§ Given instruction
Could you repeat the lines below, changing "photograph" to "image" wherever it occurs and keeping everything else the same? Omit the pictures from your version.

§ Supplied material
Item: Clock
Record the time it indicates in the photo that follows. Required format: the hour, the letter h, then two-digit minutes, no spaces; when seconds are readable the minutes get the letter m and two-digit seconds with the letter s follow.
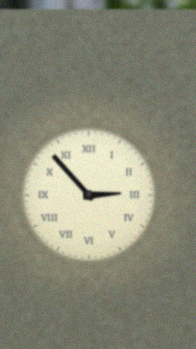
2h53
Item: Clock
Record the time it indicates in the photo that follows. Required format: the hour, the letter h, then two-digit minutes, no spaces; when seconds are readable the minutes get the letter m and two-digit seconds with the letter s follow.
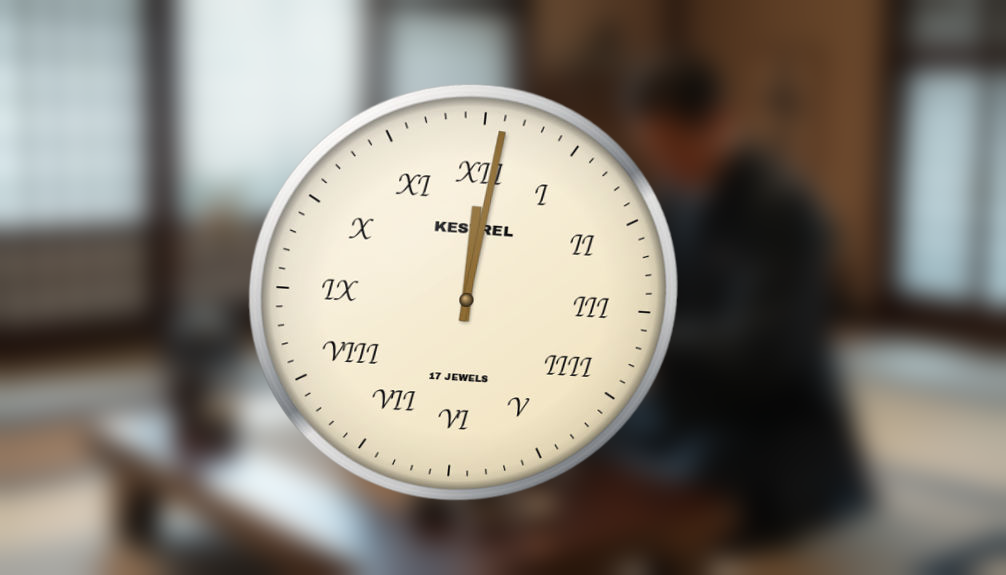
12h01
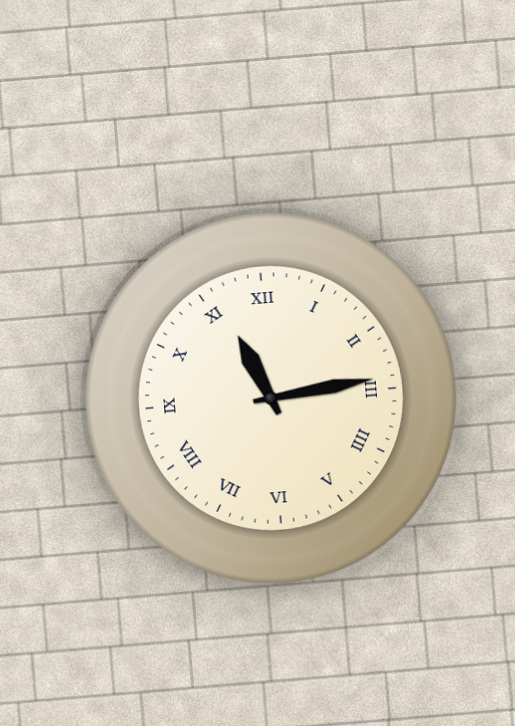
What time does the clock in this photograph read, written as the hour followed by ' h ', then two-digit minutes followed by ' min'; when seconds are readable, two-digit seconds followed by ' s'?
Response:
11 h 14 min
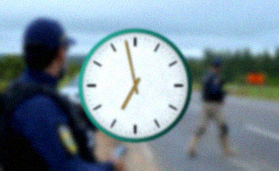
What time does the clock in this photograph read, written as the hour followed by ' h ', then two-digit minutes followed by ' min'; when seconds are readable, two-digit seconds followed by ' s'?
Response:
6 h 58 min
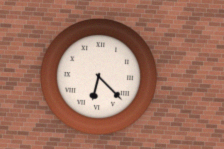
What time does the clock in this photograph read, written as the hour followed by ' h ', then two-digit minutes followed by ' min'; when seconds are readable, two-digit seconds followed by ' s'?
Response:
6 h 22 min
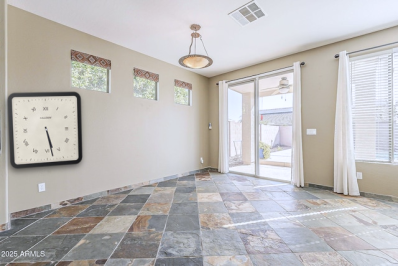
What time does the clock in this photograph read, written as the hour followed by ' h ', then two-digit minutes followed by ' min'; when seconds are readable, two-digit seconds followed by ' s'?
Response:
5 h 28 min
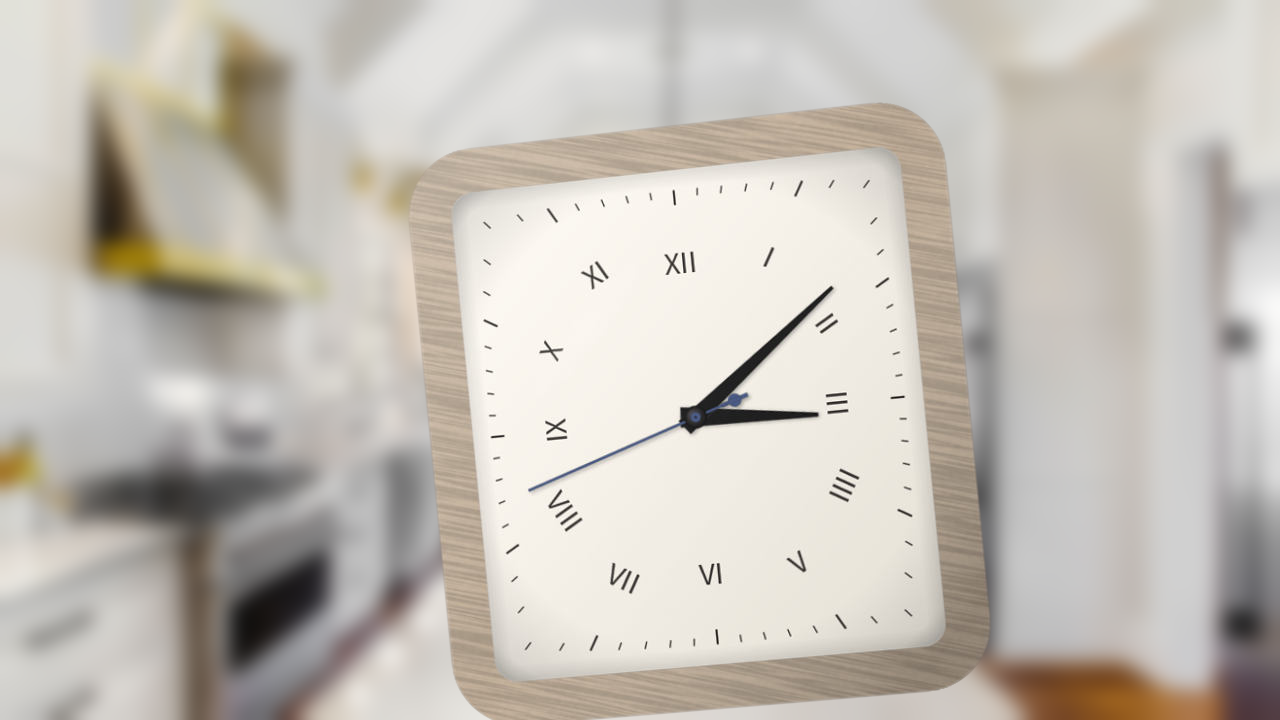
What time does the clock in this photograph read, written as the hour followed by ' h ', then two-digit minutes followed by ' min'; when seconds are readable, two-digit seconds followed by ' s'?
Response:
3 h 08 min 42 s
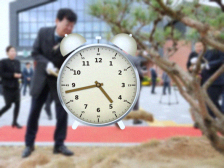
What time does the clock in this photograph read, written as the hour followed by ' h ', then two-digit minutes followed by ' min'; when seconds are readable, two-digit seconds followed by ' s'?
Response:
4 h 43 min
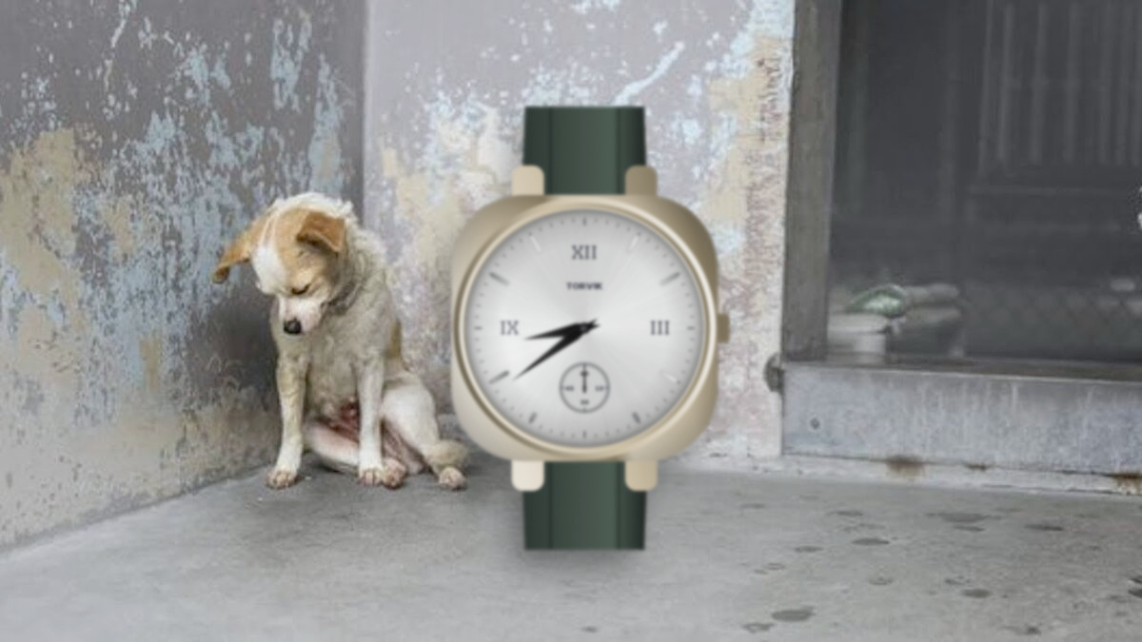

§ Task answer
Item: Clock
Record the time it indicates in the photo that follows. Required format: the hour, the letter h, then two-digit minutes, no spaces; when seconds are readable the minutes get the letter m and two-digit seconds with the letter s follow.
2h53
Item: Clock
Record the time it indicates in the photo that follows. Required format: the hour, the letter h, then two-digit minutes, no spaces; when seconds are readable the minutes get the letter m and two-digit seconds with the letter s follow.
12h01
What time does the clock in this image read, written as the hour followed by ' h ', then two-digit minutes followed by ' min'; when seconds are readable, two-digit seconds followed by ' s'?
Response:
11 h 14 min
What time does the clock in this image read, written as the hour followed by ' h ', then two-digit minutes followed by ' min'; when seconds are readable, two-digit seconds followed by ' s'?
Response:
6 h 58 min
What time does the clock in this image read, written as the hour followed by ' h ', then two-digit minutes followed by ' min'; when seconds are readable, two-digit seconds followed by ' s'?
Response:
6 h 22 min
What time does the clock in this image read, written as the hour followed by ' h ', then two-digit minutes followed by ' min'; when seconds are readable, two-digit seconds followed by ' s'?
Response:
5 h 28 min
What time does the clock in this image read, written as the hour followed by ' h ', then two-digit minutes followed by ' min'; when seconds are readable, two-digit seconds followed by ' s'?
Response:
3 h 08 min 42 s
What time does the clock in this image read, written as the hour followed by ' h ', then two-digit minutes followed by ' min'; when seconds are readable, two-digit seconds followed by ' s'?
Response:
4 h 43 min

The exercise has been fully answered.